Exercise objective:
Carry none of the pictures over; write out the complete data exactly.

Records to use:
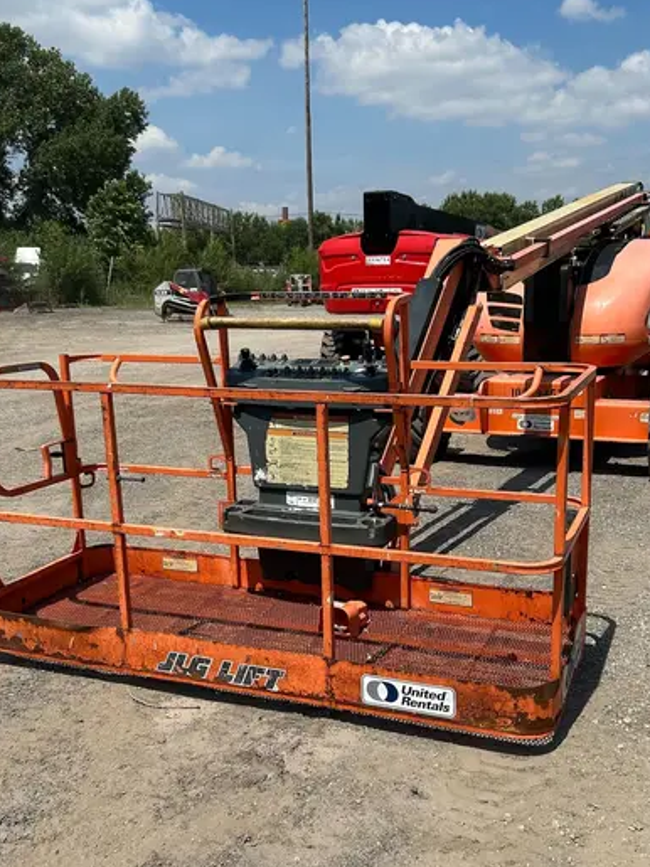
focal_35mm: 37
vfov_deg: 50.0
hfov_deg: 38.6
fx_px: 927
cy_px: 501
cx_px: 350
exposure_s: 1/5882
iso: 50
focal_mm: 5.7
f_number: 1.5
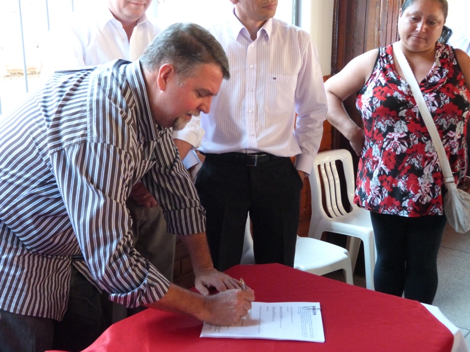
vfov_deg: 30.9
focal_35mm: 47
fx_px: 638
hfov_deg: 40.4
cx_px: 235
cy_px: 176
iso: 640
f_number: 3.2
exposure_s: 1/15
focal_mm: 8.5
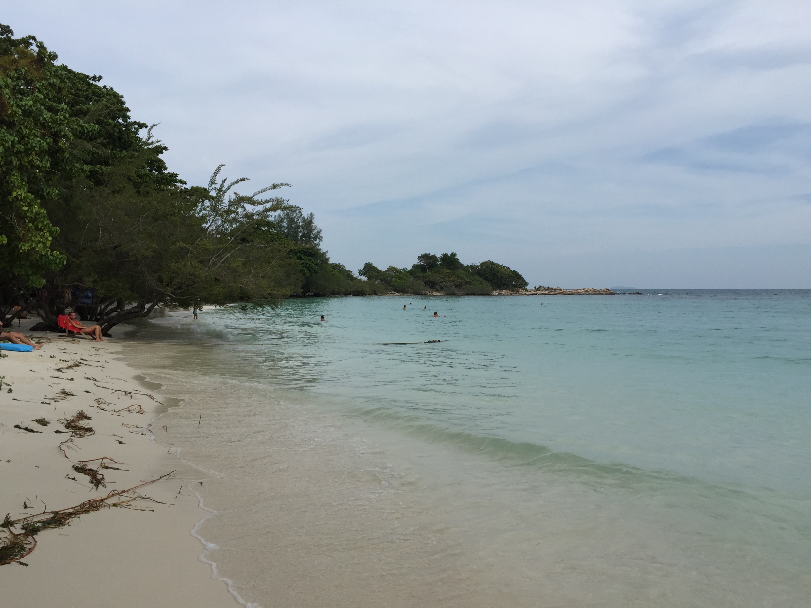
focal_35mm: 29
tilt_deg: -1.4
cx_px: 406
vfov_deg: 48.2
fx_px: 679
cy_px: 304
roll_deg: -0.9
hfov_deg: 61.7
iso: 32
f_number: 2.2
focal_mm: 4.15
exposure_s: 1/3300
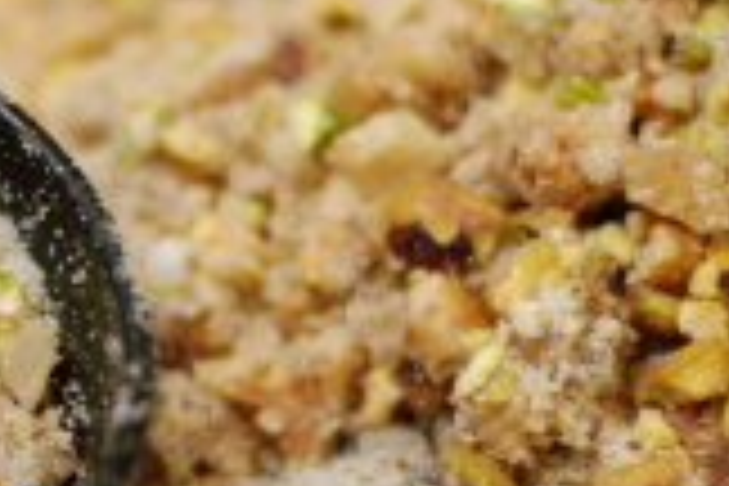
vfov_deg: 5.9
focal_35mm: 232
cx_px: -50
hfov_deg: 8.8
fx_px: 4698
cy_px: 290
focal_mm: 50
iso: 640
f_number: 1.8
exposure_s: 1/60
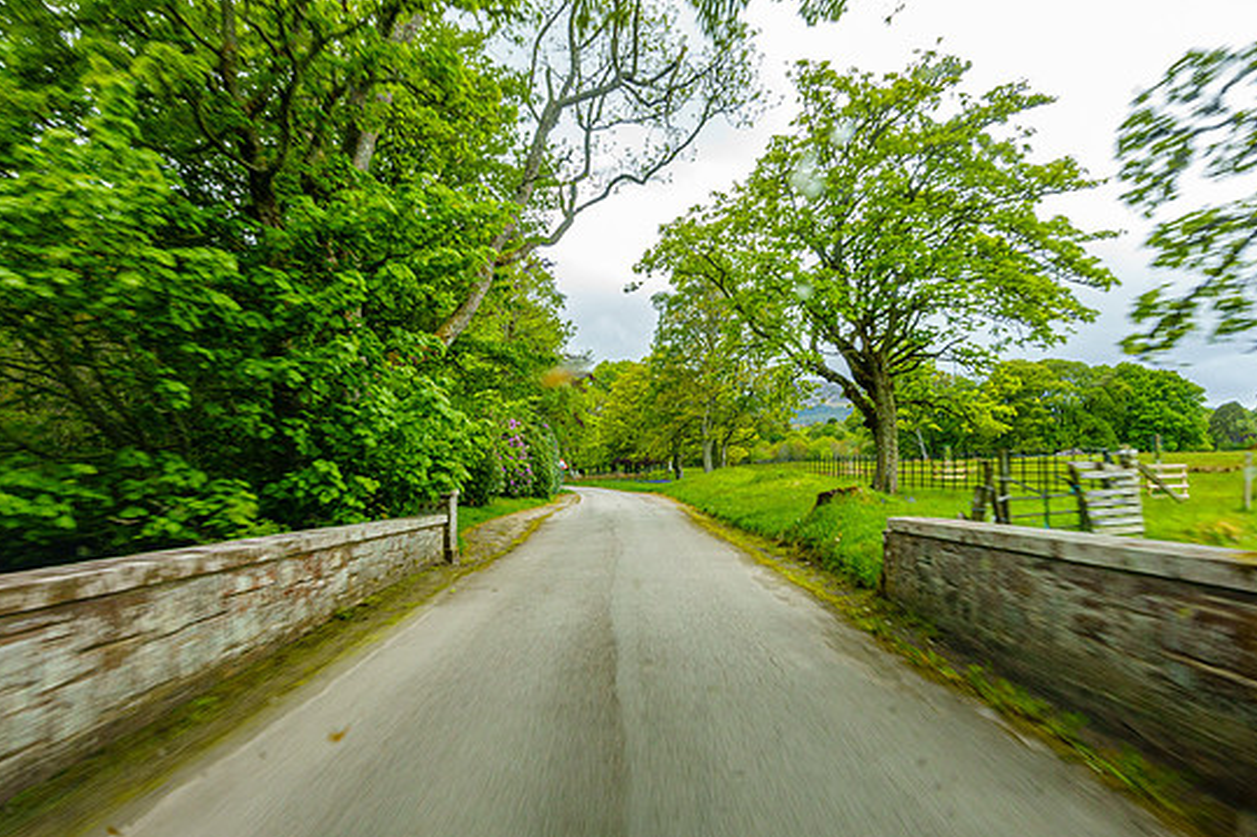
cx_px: 644
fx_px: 977
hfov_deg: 65.5
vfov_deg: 46.3
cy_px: 446
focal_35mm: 28
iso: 125
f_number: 7.1
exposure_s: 1/40
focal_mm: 9.4
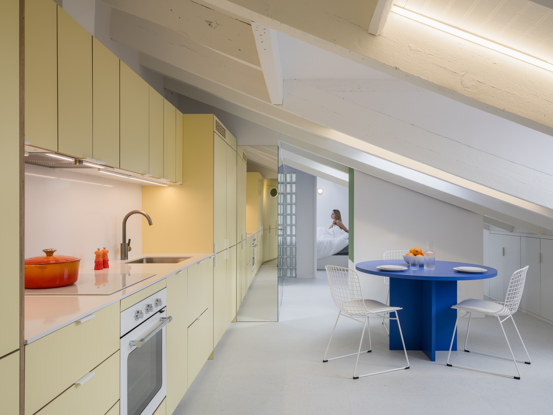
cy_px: 208
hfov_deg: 71.6
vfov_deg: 56.8
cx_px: 276
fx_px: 383
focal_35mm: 24
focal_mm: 30
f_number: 11
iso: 80
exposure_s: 1/8
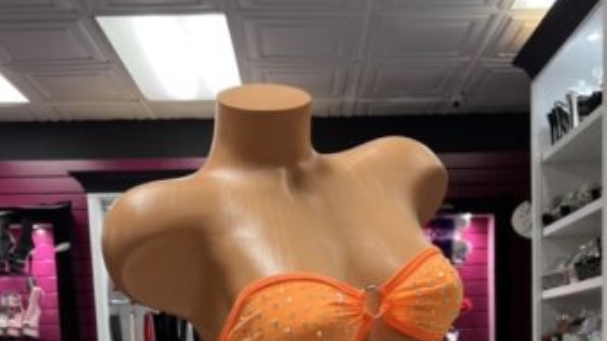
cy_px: 441
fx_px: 805
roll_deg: +2.6
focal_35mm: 50
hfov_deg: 41.2
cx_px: 361
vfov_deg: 21.6
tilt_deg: -5.8
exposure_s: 1/60
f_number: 1.5
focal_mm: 5.7
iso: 80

Reply:
focal_35mm: 37
vfov_deg: 50.0
hfov_deg: 38.6
fx_px: 927
cy_px: 501
cx_px: 350
exposure_s: 1/5882
iso: 50
focal_mm: 5.7
f_number: 1.5
vfov_deg: 30.9
focal_35mm: 47
fx_px: 638
hfov_deg: 40.4
cx_px: 235
cy_px: 176
iso: 640
f_number: 3.2
exposure_s: 1/15
focal_mm: 8.5
focal_35mm: 29
tilt_deg: -1.4
cx_px: 406
vfov_deg: 48.2
fx_px: 679
cy_px: 304
roll_deg: -0.9
hfov_deg: 61.7
iso: 32
f_number: 2.2
focal_mm: 4.15
exposure_s: 1/3300
vfov_deg: 5.9
focal_35mm: 232
cx_px: -50
hfov_deg: 8.8
fx_px: 4698
cy_px: 290
focal_mm: 50
iso: 640
f_number: 1.8
exposure_s: 1/60
cx_px: 644
fx_px: 977
hfov_deg: 65.5
vfov_deg: 46.3
cy_px: 446
focal_35mm: 28
iso: 125
f_number: 7.1
exposure_s: 1/40
focal_mm: 9.4
cy_px: 208
hfov_deg: 71.6
vfov_deg: 56.8
cx_px: 276
fx_px: 383
focal_35mm: 24
focal_mm: 30
f_number: 11
iso: 80
exposure_s: 1/8
cy_px: 441
fx_px: 805
roll_deg: +2.6
focal_35mm: 50
hfov_deg: 41.2
cx_px: 361
vfov_deg: 21.6
tilt_deg: -5.8
exposure_s: 1/60
f_number: 1.5
focal_mm: 5.7
iso: 80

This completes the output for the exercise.